1, the basic concept of determinant
Determinant is a basic tool in linear algebra, and it is a rectangular table composed of n rows and n columns. The value of determinant is calculated by the algebraic cofactor of each element according to certain rules. Algebraic cofactor is an algebraic cofactor that multiplies the values of the determinant after removing one element from the determinant.
2. Algebraic cofactor expansion method
The expansion method of algebraic cofactor is a method to calculate the value of determinant by constructing the expansion of n-order determinant and using the properties of algebraic cofactor Based on the definition and properties of algebraic cofactors, this method expands the determinant into the sum of the products of several algebraic cofactors, thus simplifying the calculation process of determinant.
3. Recursive method
Recursive method is a method to recursively obtain the value of high-order determinant from the value of low-order determinant by using the properties and formulas of determinant. Based on the derivation of recursive formula, this method transforms high-order determinant into low-order determinant, thus reducing the calculation difficulty of determinant.
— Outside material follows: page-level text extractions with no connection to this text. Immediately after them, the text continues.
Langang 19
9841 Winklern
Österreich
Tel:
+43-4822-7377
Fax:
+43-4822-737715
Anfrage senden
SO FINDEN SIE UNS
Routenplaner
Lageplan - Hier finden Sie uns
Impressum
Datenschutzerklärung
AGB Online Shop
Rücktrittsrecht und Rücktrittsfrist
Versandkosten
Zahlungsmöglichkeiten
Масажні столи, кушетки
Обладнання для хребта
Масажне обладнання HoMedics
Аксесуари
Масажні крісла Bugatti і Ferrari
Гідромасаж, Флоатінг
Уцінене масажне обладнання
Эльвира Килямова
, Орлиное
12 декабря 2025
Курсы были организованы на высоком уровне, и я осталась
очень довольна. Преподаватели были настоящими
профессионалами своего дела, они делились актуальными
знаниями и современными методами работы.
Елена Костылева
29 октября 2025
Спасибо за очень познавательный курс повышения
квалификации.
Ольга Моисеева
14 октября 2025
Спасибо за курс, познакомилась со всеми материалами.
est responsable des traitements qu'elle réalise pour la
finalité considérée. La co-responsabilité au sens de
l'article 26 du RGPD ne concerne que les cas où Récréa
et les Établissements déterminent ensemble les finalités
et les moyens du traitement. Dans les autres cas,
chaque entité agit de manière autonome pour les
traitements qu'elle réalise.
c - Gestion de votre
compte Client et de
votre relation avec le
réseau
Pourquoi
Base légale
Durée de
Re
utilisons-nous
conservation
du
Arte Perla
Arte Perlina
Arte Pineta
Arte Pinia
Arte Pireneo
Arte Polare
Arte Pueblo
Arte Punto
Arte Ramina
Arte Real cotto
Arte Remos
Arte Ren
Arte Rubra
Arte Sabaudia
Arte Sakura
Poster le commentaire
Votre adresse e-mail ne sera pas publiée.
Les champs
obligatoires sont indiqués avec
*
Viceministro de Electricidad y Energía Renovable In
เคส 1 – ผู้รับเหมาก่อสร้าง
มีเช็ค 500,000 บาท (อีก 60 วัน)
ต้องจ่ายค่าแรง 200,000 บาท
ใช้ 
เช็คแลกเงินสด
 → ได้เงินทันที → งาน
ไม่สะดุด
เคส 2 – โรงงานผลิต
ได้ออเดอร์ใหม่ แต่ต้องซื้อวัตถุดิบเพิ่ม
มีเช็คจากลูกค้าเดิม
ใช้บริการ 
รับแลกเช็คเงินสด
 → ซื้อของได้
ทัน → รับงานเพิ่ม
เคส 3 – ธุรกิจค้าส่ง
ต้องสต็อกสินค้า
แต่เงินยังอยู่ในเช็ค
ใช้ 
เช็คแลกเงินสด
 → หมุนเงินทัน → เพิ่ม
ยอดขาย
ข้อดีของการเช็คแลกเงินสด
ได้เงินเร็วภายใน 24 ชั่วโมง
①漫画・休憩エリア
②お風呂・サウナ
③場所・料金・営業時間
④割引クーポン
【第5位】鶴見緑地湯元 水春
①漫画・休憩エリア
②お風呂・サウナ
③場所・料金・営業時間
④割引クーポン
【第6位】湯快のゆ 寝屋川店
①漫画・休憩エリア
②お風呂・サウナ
Application of determinant calculation in mathematics and physics
1, matrix operation
In matrix operation, the value of determinant can be used to judge whether the matrix is reversible. If the determinant value of a matrix is not zero, the matrix is reversible; Conversely, if the determinant value is zero, the matrix is irreversible. Determinants are also used for matrix multiplication, addition and subtraction.
2. Solve linear equations
When solving linear equations, the value of determinant can be used to solve equations. By applying Gauss elimination method or Cramer rule to the coefficient matrix of the equation, the equation can be solved by using the properties and formulas of determinant.
3, eigenvalue calculation
In eigenvalue calculation, the value of determinant can be used to calculate the eigenvalue and eigenvector of matrix. The square matrix is transformed into diagonal matrix by similarity transformation. According to the properties and formulas of diagonal matrix, the eigenvalues and eigenvectors of the matrix can be calculated.